The majority of exhibits in this collection are wildly tenuous. One may well wonder why an exhibition nominally concerned with a queen of Scotland features an exhibit detailing the history of production rights to Venetian glass in England, or query the integrity of motivation behind displaying a tapestry whose only function is to illustrate that they were a popular choice of wall-hanging in Mary’s day. Almost inevitably, such a lightweight collection comes to hang doggedly upon a spine-like timeline for any narrative consistency. The plethora of the timeline’s text is overbearing in its sheer volume and awkward in its near-total lack of integration with actual objects, appearing more like a giant set of pass notes than an informative accompaniment. Indeed, rather than abetting the power of a piece present in the exhibition, this timeline often highlights omissions that speak for the incompletion of the whole show. A wall-mounted family tree detailing the interrelation of the royal houses of Stuart, Tudor and Valois, for example, leaves gaping grey holes in space of the faces of Katherine of Aragon, and Kings Charles IX and Henri III of France- historical figures for whom images are hardly hard to source.

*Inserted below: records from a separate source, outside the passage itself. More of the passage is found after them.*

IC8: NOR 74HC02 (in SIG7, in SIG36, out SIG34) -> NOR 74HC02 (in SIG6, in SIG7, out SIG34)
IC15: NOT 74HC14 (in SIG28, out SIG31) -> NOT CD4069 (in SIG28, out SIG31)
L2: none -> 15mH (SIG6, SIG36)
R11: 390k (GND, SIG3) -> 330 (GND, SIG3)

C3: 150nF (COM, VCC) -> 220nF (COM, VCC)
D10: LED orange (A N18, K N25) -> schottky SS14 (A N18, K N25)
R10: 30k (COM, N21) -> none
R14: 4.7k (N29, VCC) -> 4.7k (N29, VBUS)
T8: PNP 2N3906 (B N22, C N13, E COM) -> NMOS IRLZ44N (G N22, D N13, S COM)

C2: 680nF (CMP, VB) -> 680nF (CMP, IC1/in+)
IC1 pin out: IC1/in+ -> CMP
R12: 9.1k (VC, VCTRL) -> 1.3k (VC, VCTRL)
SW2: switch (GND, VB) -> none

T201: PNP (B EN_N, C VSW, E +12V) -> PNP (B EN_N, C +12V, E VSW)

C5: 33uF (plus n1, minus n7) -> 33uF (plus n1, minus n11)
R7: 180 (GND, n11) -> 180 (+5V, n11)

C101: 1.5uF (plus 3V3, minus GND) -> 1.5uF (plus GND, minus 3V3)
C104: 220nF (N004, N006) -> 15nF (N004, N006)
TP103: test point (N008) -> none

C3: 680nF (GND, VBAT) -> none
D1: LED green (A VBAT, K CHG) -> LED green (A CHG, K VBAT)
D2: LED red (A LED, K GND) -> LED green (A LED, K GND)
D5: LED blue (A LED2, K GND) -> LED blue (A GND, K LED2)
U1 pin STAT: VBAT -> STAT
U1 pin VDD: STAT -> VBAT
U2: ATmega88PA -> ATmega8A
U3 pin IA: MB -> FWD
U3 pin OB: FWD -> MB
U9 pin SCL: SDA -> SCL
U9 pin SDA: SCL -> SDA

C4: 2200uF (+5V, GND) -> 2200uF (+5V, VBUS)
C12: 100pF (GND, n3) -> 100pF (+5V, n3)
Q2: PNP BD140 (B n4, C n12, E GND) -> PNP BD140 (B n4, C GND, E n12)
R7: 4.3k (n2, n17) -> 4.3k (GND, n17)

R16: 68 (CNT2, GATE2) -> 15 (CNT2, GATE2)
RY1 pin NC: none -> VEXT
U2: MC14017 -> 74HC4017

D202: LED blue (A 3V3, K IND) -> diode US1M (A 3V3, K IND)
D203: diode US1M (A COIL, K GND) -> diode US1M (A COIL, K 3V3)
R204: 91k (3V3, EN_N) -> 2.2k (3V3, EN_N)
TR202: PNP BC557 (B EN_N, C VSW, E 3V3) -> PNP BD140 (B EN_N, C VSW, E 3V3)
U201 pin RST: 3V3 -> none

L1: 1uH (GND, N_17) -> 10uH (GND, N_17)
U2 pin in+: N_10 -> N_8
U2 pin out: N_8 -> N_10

There are, fortunately, moments at which the exhibition reclaims a greater sense of focus and fullness. Discussion of the murder mystery surrounding the fiery death of Lord Darnley, Mary’s first husband, is intriguingly teased out using spy-drawn sketches of the murder scene, and banner designs depicting infant son James as the epic avenging son. Likewise, Mary’s alleged involvement in the foiled Babington plot is brought gorgeously to life by displays of secret ciphers and codes discovered within the houses or her jailors.
Much as was the case (allegedly) with the queen herself, the glamour of the exhibition sometimes trumps its ability to fulfil its function effectively. The underdeveloped informational content is offset by a peppering of exquisite features, including a mesmerising collection of charmstones and the rivetingly famous coronation portrait of Elizabeth. Yet it remains at heart a poor exhibition, for all its finery. If you had plans to visit, perhaps give them the axe; this is nothing to lose your head about.